I walk with women who are from the same generation and it seems that whether we are home or working, we lack confidence in our roles. Mostly I think though, that we are all brave in minor ways for which we don’t give ourselves credit. One friend thinks she should have been a teacher, but didn’t have the financial resources to go back to school while she was raising her family. She adopted three children, traveling to Columbia and the Philippines to bring two of them home. She’s brave. These days, when the phone calls come, she substitute teaches. That’s really brave. Another friend stopped working outside the home when her son arrived. Because she wants to write but is lacking the confidence to submit her work, she has joined the garden club and agreed to write their newsletter, which in my mind is brave. Yet another friend is like me. She’s my age, worked the same amount time for her employer, grew organically in her career and got laid off. She’s in the process of networking and finding a new career. That’s being brave.
One day at work, when my daughter was sick and I was worried about not being with her, a woman I admire said: “Think of the role models we are creating for our children. Our daughters and sons will grow up knowing woman will work, that they can successfully raise a family while challenging their minds and contributing income.” Perhaps going to work everyday was brave.
I think my girl will be braver than me, but until I know that for sure, I need to set an example for her to make certain she grows up with the confidence to pursue her own goals. To that end, I’m going have to muster up my self-assurance and start some dedicated networking out there soon, making sure to land on a job that I’ll love.
In the meantime, I’m sitting here each day writing this blog and putting it out into cyberspace for anyone to read. And, because it’s not something that you’d necessarily stumble upon out there in the Web, I’m telling people about it too. That’s either brave or insane. I’ll leave that judgment up to you.
5 comments:
Bravery is relative. To the person in action it doesn't seem like bravery, you are simply doing what has to be done. It is the observer who sees the bravery, in which case, we are each of us brave in small and large ways throughout our lives.
Putting yourself out there in cyberspace is brave. I was so scared to do it in the beginning! But it does get easier. :)

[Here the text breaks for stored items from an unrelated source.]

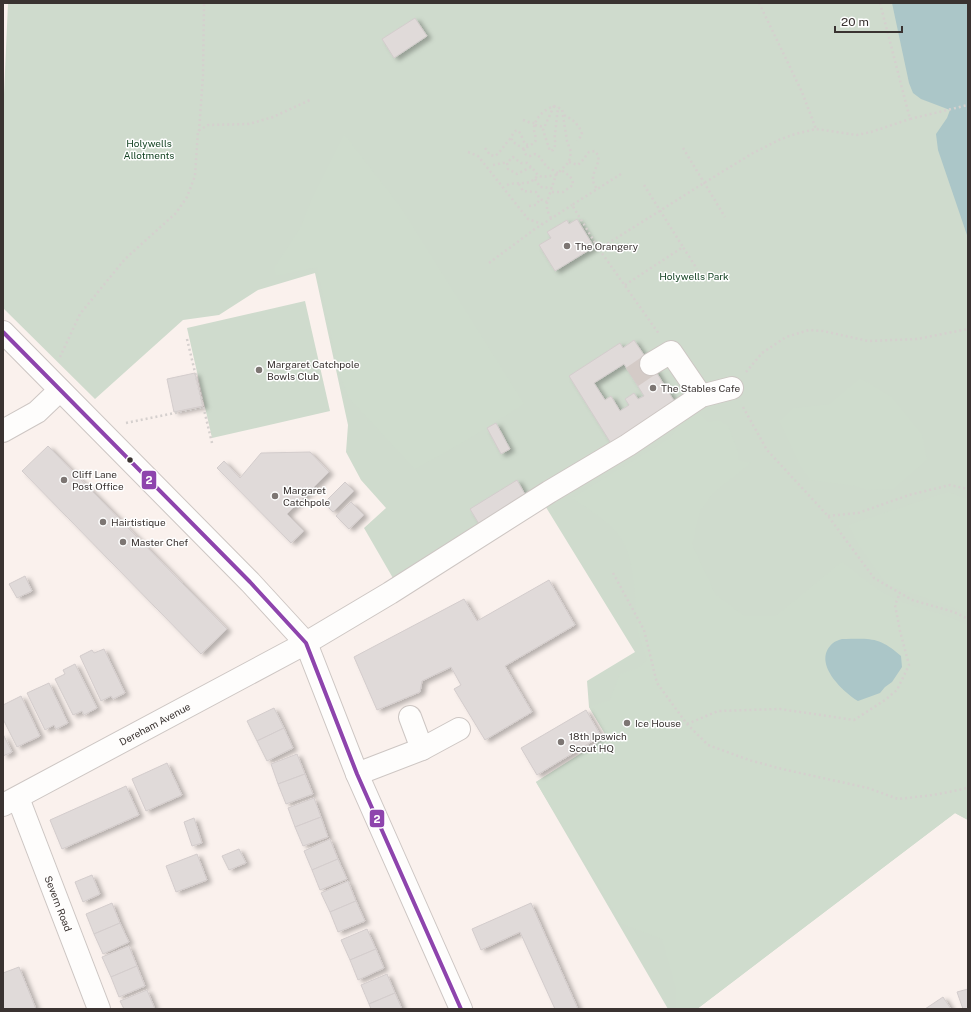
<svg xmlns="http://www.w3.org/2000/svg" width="971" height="1012" viewBox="0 0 971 1012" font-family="'Public Sans',sans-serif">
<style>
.green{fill:#cfdbcd}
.forest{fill:#cfdccd}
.water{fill:#abc6c8}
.building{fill:#e0dad9;stroke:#d3cccc;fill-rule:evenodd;filter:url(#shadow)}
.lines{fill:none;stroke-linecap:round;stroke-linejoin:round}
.minor-tunnel{stroke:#d4cbc7;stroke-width:22;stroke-dasharray:22 11;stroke-linecap:butt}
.minor-casing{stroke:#cdc6c3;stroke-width:24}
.path{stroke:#d5d0ce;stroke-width:2.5;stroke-dasharray:2 3;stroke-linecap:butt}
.minor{stroke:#fefdfc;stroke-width:22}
.bus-1-casing{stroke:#fff;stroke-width:7}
.bus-1{stroke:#8e44ad;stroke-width:4}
.poi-dot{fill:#7d7673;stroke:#fff;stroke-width:1.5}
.bus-dot{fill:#3a3331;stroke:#fff;stroke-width:1.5}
.labels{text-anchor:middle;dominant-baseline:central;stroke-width:3;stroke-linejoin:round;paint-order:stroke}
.park-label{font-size:10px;fill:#154424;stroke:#fff}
.poi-label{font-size:10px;fill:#3a3331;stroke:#fff;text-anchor:start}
.street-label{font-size:10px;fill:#3a3331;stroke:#fff}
.line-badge{stroke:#fff;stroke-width:1.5}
.badge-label{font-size:11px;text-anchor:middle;font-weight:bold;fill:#fff}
</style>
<defs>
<filter id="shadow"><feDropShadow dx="4.5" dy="2.5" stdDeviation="2" flood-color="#0004"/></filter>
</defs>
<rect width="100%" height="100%" fill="#faf1ed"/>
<g class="green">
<path d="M8,3H968V820L955,813L697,1009H668L536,782L607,737L589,707L587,681L635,652L544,504L401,592L364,528L386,508L361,480L346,452L348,425L315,273L258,290L219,315L183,320L95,399L3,308V117Z"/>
<path d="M305,301L330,411L212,438L187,328Z"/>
</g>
<g class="forest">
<path d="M344,134L401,208L524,404L467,440L415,469L349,398L339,372L317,267L276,276L274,268L301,227L311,200Z"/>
<path d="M860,378L892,397L922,434L927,460L894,489L867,490L856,486L810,480L800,466L779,421L793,408L829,404Z"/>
<path d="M690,413H699L708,422L718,420L728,426L738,452V460L751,463L713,493L700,511L692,544L715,594L744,616H776L842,562C855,572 868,583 882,592C908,608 941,611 968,625V820L955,813L697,1009H676V989L662,939L622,924L536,782L607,737L589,707L610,700L620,674L638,668L647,660C644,651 640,641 638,631C634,602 637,557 618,534C606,519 588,509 572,498L670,438L683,420Z"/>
<path d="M948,492L968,499V613L886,584L859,546L848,525Z"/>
</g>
<g class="water">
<path d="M892,3H968V238L938,150L936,134L947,118L950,110L921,99L913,93L909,83Z"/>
<path d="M842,639C870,639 878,636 901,656L902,667L892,682L885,687L880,693L858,701C842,691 811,662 833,643C835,641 839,640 842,639Z"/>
</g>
<g class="building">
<path d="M415,18L427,36L394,58L382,39Z"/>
<path d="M577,219L594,247L555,271L539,245L551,238L547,232L567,220L569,224Z"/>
<path d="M634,340L644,355L645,354L676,404L612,445L569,376L620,343L623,348ZM624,364L644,396L638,399L634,393L625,399L629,405L620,411L611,396L605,400L594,383Z"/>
<path d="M195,373L203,406L174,412L167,379Z"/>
<path d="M496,423L510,449L501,454L487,428Z"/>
<path d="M48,446L227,629L201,654L22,471Z"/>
<path d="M310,452L329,472L287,514L304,531L291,543L217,468L224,461L240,478L261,453Z"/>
<path d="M517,480L526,496L479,524L470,509Z"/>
<path d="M345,482L354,491L333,512L324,503Z"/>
<path d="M351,502L364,515L349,529L336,516Z"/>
<path d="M25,576L32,591L17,598L9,584Z"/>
<path d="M549,580L575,625L505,666L532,712L485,740L454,689L461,685L451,667L422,681L420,692L377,710L354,657L464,599L477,621Z"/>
<path d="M104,649L125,693L113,699L111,696L101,701L80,656L92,650L94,653Z"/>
<path d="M75,664L97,708L84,715L82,711L73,715L55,679L65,674L63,670Z"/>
<path d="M49,683L68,723L56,729L54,725L45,730L27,693Z"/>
<path d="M21,696L40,736L17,747L3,719V705Z"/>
<path d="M274,708L284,728L257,741L247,721Z"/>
<path d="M586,710L601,736L537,775L521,748Z"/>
<path d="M284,728L293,748L267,761L257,741Z"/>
<path d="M3,734L12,752L3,756Z"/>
<path d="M297,754L305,774L278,784L271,764Z"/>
<path d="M167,763L182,795L146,811L132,779Z"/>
<path d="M305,774L313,794L286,804L278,784Z"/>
<path d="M126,786L139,815L62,849L50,820Z"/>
<path d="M314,798L321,817L295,827L288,808Z"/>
<path d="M321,817L328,837L303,846L295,827Z"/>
<path d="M194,818L202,843L192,846L184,822Z"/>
<path d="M330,839L338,859L312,870L304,851Z"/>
<path d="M239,849L246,863L229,870L222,856Z"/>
<path d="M197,854L207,880L176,892L166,866Z"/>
<path d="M338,859L347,879L320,890L312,870Z"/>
<path d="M92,875L100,894L83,902L75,882Z"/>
<path d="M348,881L356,901L330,912L321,893Z"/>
<path d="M356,901L365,921L338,932L330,912Z"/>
<path d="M112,903L120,923L94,934L86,914Z"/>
<path d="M531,903L578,1009H555L520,932L481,950L472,929Z"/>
<path d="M120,923L129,942L103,954L94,934Z"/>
<path d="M367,929L376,949L350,960L341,940Z"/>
<path d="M129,946L137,966L111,977L102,957Z"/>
<path d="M376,949L384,968L358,980L350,960Z"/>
<path d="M137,966L145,986L119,997L111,977Z"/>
<path d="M19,967L36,1009H3V973Z"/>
<path d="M387,974L395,993L369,1004L361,985Z"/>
<path d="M968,989V1009H963L957,992Z"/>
<path d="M147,990L155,1009H124L120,1001Z"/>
<path d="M395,993L402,1009H371L369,1004Z"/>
<path d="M943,997L951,1009H925Z"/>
</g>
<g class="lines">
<path class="minor-tunnel" d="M632,377L651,364"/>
<defs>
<g id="minor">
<path d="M3,332L250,582L306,643L357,774L461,1009"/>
<path d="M651,364L671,352L701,396"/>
<path d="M3,431L37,412L60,390"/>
<path d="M410,717L422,749"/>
<path d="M357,774L422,749L459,729"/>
<path id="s1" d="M18,798L99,1009"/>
<path id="s2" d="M3,805L306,643L390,593L549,492L628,445L701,396L732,388"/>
</g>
</defs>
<use href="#minor" class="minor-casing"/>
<g class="path">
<path d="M759,3L802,92L816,129"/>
<path d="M880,3L910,119L968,105"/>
<path d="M554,106L543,130L550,151L553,150C557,144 554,140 555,134C556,125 557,116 558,107"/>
<path d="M564,115C572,119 579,124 582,134L578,141"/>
<path d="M523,120L531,123H535"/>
<path d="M535,125L544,127"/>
<path d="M199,131L203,76L204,3"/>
<path d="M485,148L490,155L495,156C502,151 505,143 511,138"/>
<path d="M683,148L725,217"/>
<path d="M524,149L513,142L511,138C518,120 522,139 525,144L528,145"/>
<path d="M468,152L478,156L528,219L542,224"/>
<path d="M569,162L578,165L582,161L589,152L595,151C604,161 592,169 593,180C593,183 595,186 597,189"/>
<path d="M493,165L503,163H507"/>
<path d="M531,167L517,174L508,169L507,163L513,157L521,163H527C542,176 533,179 556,175"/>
<path d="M621,174L572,205L599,249L659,334"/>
<path d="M535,179L540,187L552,188"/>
<path d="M519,184L523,191L536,192L540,199L547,202"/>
<path d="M507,185C518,181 530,187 537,176"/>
<path d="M644,185L683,247"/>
<path d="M552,192H563L573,185C573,177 567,174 561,170"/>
<path d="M529,206L536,205L540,199"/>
<path d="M551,218L547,210V202L556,175L569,162L571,152L567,141L562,109L554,106C545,109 534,118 534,129C534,133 537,138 535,142C533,144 527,147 524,149V152C527,157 530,157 535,154L538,155L547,167L558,173"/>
<path d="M599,249L704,183L753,153L781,139L795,134L816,129L857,135L871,132L910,119"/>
<path d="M489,263L535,229L572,205"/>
<path d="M625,285L683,247L697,269"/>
<path d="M187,339L212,443"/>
<path d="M60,357L80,314L125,259L176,213L187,197L195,176L198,131L208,125L249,124L273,117L310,100"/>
<path d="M746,372L762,353L786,337L809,330L823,331L868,341L917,339L968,329"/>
<path d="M743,407L767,450L828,516L874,578L912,600L954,612L968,619"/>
<path d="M126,423L204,407"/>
<path d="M828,516L858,513L909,495L950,485L968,489"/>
<path d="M613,573L644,630L657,683L687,724L708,745L749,760L782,769L868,788L898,799L933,795L964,789L968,787"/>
<path d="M687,724L718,711L780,709L854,720L885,700L897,690L909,665L900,631L895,605L900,593"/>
</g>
<use href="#minor" class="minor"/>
<defs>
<path id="bus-1" d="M3,332L250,582L306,643L357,774L461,1009"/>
</defs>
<use href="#bus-1" class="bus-1-casing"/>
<use href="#bus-1" class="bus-1"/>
</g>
<g class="poi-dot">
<circle cx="567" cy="246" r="4"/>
<circle cx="259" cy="370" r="4"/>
<circle cx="653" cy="388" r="4"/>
<circle cx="64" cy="480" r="4"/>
<circle cx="275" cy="496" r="4"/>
<circle cx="103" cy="522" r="4"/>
<circle cx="123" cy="542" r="4"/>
<circle cx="627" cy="723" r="4"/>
<circle cx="561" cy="742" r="4"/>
</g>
<circle class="bus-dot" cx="130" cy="460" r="3.5"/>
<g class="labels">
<g class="park-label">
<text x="149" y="143">Holywells<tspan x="149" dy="12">Allotments</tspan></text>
<text x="694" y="276">Holywells Park</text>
</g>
<g class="poi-label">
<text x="575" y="246">The Orangery</text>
<text x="267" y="364">Margaret Catchpole<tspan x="267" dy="12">Bowls Club</tspan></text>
<text x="661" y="388">The Stables Cafe</text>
<text x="72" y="474">Cliff Lane<tspan x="72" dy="12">Post Office</tspan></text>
<text x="283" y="490">Margaret<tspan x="283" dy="12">Catchpole</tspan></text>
<text x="111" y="522">Hairtistique</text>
<text x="131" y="542">Master Chef</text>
<text x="635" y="723">Ice House</text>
<text x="569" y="736">18th Ipswich<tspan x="569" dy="12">Scout HQ</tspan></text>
</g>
<g class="street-label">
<text stroke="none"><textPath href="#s2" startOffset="172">Dereham Avenue</textPath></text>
<text stroke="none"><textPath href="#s1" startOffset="113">Severn Road</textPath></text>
</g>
</g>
<g class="line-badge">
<rect x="141" y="470" width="16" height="20" rx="4" fill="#8e44ad"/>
<rect x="369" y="809" width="16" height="19" rx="4" fill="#8e44ad"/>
</g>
<g class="badge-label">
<text x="149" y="484">2</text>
<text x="377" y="823">2</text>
</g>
<rect width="971" height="1012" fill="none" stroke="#3a3331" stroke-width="8"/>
<path d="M835 26v6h67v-6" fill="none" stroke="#3a3331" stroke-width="2"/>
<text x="841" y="26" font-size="12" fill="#3a3331" stroke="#ffffff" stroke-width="3" paint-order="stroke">20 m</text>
</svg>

I think I'm brave for even sending any of my writing to crit partners and betas. And for doing anything in cyber space. But I agree with Bish! We are all brave in different ways. You're brave, Liza. And very talented. I'm proud to know you. Mwah!
I think that we are brave any time we do something that we are afraid to do. Period. We are afraid, but we do it anyway. Writing the blog was scary, but you did it. Now you have embarked on this book writing process that is horribly frightening, but you are keep going with it. You post pictures on here that you are less than happy with, but you do it anyway. Anyone can do ONE brave thing. I think true acts of bravery are the small things that we do every day. It is a constant overcoming of fears. It is like, "Well, I beat that last thing. It wasn't so bad. I can take the next thing that comes along." And you do. All of those things are Middle Passages.
I left you a fairly long comment yesterday. Did you get it?